=== Required work ===
Exactly as they appear, set down all of the records.

------------------------------------------------------------------------

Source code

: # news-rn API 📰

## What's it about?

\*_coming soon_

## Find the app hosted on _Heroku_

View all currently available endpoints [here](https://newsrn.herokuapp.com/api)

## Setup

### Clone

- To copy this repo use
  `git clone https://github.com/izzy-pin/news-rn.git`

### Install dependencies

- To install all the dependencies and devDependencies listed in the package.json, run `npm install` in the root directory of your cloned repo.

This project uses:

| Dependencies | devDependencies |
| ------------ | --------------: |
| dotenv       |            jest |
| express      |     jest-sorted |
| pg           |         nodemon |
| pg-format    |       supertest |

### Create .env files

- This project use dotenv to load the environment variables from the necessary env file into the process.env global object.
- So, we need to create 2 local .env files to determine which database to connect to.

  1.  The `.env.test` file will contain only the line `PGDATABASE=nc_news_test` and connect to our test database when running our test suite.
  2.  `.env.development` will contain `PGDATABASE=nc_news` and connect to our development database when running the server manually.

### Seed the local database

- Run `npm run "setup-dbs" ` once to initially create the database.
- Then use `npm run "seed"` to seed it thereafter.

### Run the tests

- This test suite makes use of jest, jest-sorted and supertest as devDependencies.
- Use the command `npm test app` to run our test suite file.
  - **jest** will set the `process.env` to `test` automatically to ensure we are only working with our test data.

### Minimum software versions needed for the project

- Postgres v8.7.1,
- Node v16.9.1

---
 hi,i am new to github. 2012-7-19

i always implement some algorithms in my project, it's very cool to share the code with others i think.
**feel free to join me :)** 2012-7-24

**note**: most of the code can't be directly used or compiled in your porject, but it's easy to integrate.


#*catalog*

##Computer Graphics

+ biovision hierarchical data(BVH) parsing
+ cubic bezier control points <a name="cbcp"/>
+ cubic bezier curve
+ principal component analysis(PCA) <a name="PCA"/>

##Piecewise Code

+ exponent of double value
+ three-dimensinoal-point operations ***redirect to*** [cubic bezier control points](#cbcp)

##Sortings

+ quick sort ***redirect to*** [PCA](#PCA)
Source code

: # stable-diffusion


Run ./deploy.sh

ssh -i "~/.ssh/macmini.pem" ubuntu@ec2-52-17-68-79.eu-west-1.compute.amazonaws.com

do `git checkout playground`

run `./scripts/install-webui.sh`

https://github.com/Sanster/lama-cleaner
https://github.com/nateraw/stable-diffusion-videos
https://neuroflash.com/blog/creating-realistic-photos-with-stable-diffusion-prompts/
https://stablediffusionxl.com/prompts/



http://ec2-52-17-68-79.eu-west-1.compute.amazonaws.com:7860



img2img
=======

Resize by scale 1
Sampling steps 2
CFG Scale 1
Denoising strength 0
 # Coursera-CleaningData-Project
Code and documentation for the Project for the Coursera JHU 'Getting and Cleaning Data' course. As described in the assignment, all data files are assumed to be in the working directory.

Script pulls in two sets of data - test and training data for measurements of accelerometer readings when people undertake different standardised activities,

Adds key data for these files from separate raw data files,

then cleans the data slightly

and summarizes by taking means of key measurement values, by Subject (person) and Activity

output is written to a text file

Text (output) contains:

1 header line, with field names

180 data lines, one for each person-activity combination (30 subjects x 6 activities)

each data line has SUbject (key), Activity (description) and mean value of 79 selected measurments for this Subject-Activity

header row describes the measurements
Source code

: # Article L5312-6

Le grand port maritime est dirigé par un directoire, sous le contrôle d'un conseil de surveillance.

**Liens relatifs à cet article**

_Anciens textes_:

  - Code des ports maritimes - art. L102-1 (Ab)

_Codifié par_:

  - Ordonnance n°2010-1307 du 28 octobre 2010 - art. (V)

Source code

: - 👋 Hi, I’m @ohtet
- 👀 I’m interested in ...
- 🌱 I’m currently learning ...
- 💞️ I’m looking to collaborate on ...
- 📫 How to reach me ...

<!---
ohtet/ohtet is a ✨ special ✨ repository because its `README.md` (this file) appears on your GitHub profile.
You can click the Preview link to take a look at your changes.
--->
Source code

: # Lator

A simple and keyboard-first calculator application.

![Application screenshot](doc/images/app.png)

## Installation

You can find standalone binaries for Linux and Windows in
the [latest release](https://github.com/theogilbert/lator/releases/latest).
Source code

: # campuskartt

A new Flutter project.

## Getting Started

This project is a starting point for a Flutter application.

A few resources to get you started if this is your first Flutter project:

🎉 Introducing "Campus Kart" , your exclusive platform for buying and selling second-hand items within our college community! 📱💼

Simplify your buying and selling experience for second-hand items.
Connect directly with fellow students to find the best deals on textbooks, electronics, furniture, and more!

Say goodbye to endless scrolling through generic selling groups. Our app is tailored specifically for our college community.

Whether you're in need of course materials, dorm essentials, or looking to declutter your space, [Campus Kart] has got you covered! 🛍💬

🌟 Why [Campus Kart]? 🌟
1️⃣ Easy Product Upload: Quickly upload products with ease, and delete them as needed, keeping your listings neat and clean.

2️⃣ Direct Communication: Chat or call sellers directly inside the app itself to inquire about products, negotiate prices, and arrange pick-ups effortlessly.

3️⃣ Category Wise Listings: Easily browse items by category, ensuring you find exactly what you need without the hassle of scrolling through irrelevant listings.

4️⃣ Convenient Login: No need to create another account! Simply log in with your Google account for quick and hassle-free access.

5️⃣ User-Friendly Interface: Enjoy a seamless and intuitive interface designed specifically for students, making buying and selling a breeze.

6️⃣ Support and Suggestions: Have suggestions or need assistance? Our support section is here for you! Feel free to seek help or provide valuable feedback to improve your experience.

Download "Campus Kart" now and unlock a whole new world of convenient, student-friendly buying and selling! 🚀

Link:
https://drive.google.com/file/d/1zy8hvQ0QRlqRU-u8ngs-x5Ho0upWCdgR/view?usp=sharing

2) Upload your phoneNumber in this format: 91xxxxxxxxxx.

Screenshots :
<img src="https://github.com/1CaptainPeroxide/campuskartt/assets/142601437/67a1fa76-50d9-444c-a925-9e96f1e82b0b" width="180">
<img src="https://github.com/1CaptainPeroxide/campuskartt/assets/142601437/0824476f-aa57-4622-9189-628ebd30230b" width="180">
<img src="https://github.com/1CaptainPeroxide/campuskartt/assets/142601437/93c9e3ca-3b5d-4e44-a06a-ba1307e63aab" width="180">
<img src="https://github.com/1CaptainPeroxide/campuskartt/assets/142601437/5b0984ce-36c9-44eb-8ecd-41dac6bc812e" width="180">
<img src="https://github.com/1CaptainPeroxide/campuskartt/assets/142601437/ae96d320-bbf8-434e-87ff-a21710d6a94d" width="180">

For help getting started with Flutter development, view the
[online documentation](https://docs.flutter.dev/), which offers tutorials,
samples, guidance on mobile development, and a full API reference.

------------------------------------------------------------------------

=== The completed task ===
Source code

: # news-rn API 📰

## What's it about?

\*_coming soon_

## Find the app hosted on _Heroku_

View all currently available endpoints [here](https://newsrn.herokuapp.com/api)

## Setup

### Clone

- To copy this repo use
  `git clone https://github.com/izzy-pin/news-rn.git`

### Install dependencies

- To install all the dependencies and devDependencies listed in the package.json, run `npm install` in the root directory of your cloned repo.

This project uses:

| Dependencies | devDependencies |
| ------------ | --------------: |
| dotenv       |            jest |
| express      |     jest-sorted |
| pg           |         nodemon |
| pg-format    |       supertest |

### Create .env files

- This project use dotenv to load the environment variables from the necessary env file into the process.env global object.
- So, we need to create 2 local .env files to determine which database to connect to.

  1.  The `.env.test` file will contain only the line `PGDATABASE=nc_news_test` and connect to our test database when running our test suite.
  2.  `.env.development` will contain `PGDATABASE=nc_news` and connect to our development database when running the server manually.

### Seed the local database

- Run `npm run "setup-dbs" ` once to initially create the database.
- Then use `npm run "seed"` to seed it thereafter.

### Run the tests

- This test suite makes use of jest, jest-sorted and supertest as devDependencies.
- Use the command `npm test app` to run our test suite file.
  - **jest** will set the `process.env` to `test` automatically to ensure we are only working with our test data.

### Minimum software versions needed for the project

- Postgres v8.7.1,
- Node v16.9.1

---
 hi,i am new to github. 2012-7-19

i always implement some algorithms in my project, it's very cool to share the code with others i think.
**feel free to join me :)** 2012-7-24

**note**: most of the code can't be directly used or compiled in your porject, but it's easy to integrate.


#*catalog*

##Computer Graphics

+ biovision hierarchical data(BVH) parsing
+ cubic bezier control points <a name="cbcp"/>
+ cubic bezier curve
+ principal component analysis(PCA) <a name="PCA"/>

##Piecewise Code

+ exponent of double value
+ three-dimensinoal-point operations ***redirect to*** [cubic bezier control points](#cbcp)

##Sortings

+ quick sort ***redirect to*** [PCA](#PCA)
Source code

: # stable-diffusion


Run ./deploy.sh

ssh -i "~/.ssh/macmini.pem" ubuntu@ec2-52-17-68-79.eu-west-1.compute.amazonaws.com

do `git checkout playground`

run `./scripts/install-webui.sh`

https://github.com/Sanster/lama-cleaner
https://github.com/nateraw/stable-diffusion-videos
https://neuroflash.com/blog/creating-realistic-photos-with-stable-diffusion-prompts/
https://stablediffusionxl.com/prompts/



http://ec2-52-17-68-79.eu-west-1.compute.amazonaws.com:7860



img2img
=======

Resize by scale 1
Sampling steps 2
CFG Scale 1
Denoising strength 0
 # Coursera-CleaningData-Project
Code and documentation for the Project for the Coursera JHU 'Getting and Cleaning Data' course. As described in the assignment, all data files are assumed to be in the working directory.

Script pulls in two sets of data - test and training data for measurements of accelerometer readings when people undertake different standardised activities,

Adds key data for these files from separate raw data files,

then cleans the data slightly

and summarizes by taking means of key measurement values, by Subject (person) and Activity

output is written to a text file

Text (output) contains:

1 header line, with field names

180 data lines, one for each person-activity combination (30 subjects x 6 activities)

each data line has SUbject (key), Activity (description) and mean value of 79 selected measurments for this Subject-Activity

header row describes the measurements
Source code

: # Article L5312-6

Le grand port maritime est dirigé par un directoire, sous le contrôle d'un conseil de surveillance.

**Liens relatifs à cet article**

_Anciens textes_:

  - Code des ports maritimes - art. L102-1 (Ab)

_Codifié par_:

  - Ordonnance n°2010-1307 du 28 octobre 2010 - art. (V)

Source code

: - 👋 Hi, I’m @ohtet
- 👀 I’m interested in ...
- 🌱 I’m currently learning ...
- 💞️ I’m looking to collaborate on ...
- 📫 How to reach me ...

<!---
ohtet/ohtet is a ✨ special ✨ repository because its `README.md` (this file) appears on your GitHub profile.
You can click the Preview link to take a look at your changes.
--->
Source code

: # Lator

A simple and keyboard-first calculator application.

![Application screenshot](doc/images/app.png)

## Installation

You can find standalone binaries for Linux and Windows in
the [latest release](https://github.com/theogilbert/lator/releases/latest).
Source code

: # campuskartt

A new Flutter project.

## Getting Started

This project is a starting point for a Flutter application.

A few resources to get you started if this is your first Flutter project:

🎉 Introducing "Campus Kart" , your exclusive platform for buying and selling second-hand items within our college community! 📱💼

Simplify your buying and selling experience for second-hand items.
Connect directly with fellow students to find the best deals on textbooks, electronics, furniture, and more!

Say goodbye to endless scrolling through generic selling groups. Our app is tailored specifically for our college community.

Whether you're in need of course materials, dorm essentials, or looking to declutter your space, [Campus Kart] has got you covered! 🛍💬

🌟 Why [Campus Kart]? 🌟
1️⃣ Easy Product Upload: Quickly upload products with ease, and delete them as needed, keeping your listings neat and clean.

2️⃣ Direct Communication: Chat or call sellers directly inside the app itself to inquire about products, negotiate prices, and arrange pick-ups effortlessly.

3️⃣ Category Wise Listings: Easily browse items by category, ensuring you find exactly what you need without the hassle of scrolling through irrelevant listings.

4️⃣ Convenient Login: No need to create another account! Simply log in with your Google account for quick and hassle-free access.

5️⃣ User-Friendly Interface: Enjoy a seamless and intuitive interface designed specifically for students, making buying and selling a breeze.

6️⃣ Support and Suggestions: Have suggestions or need assistance? Our support section is here for you! Feel free to seek help or provide valuable feedback to improve your experience.

Download "Campus Kart" now and unlock a whole new world of convenient, student-friendly buying and selling! 🚀

Link:
https://drive.google.com/file/d/1zy8hvQ0QRlqRU-u8ngs-x5Ho0upWCdgR/view?usp=sharing

2) Upload your phoneNumber in this format: 91xxxxxxxxxx.

Screenshots :
<img src="https://github.com/1CaptainPeroxide/campuskartt/assets/142601437/67a1fa76-50d9-444c-a925-9e96f1e82b0b" width="180">
<img src="https://github.com/1CaptainPeroxide/campuskartt/assets/142601437/0824476f-aa57-4622-9189-628ebd30230b" width="180">
<img src="https://github.com/1CaptainPeroxide/campuskartt/assets/142601437/93c9e3ca-3b5d-4e44-a06a-ba1307e63aab" width="180">
<img src="https://github.com/1CaptainPeroxide/campuskartt/assets/142601437/5b0984ce-36c9-44eb-8ecd-41dac6bc812e" width="180">
<img src="https://github.com/1CaptainPeroxide/campuskartt/assets/142601437/ae96d320-bbf8-434e-87ff-a21710d6a94d" width="180">

For help getting started with Flutter development, view the
[online documentation](https://docs.flutter.dev/), which offers tutorials,
samples, guidance on mobile development, and a full API reference.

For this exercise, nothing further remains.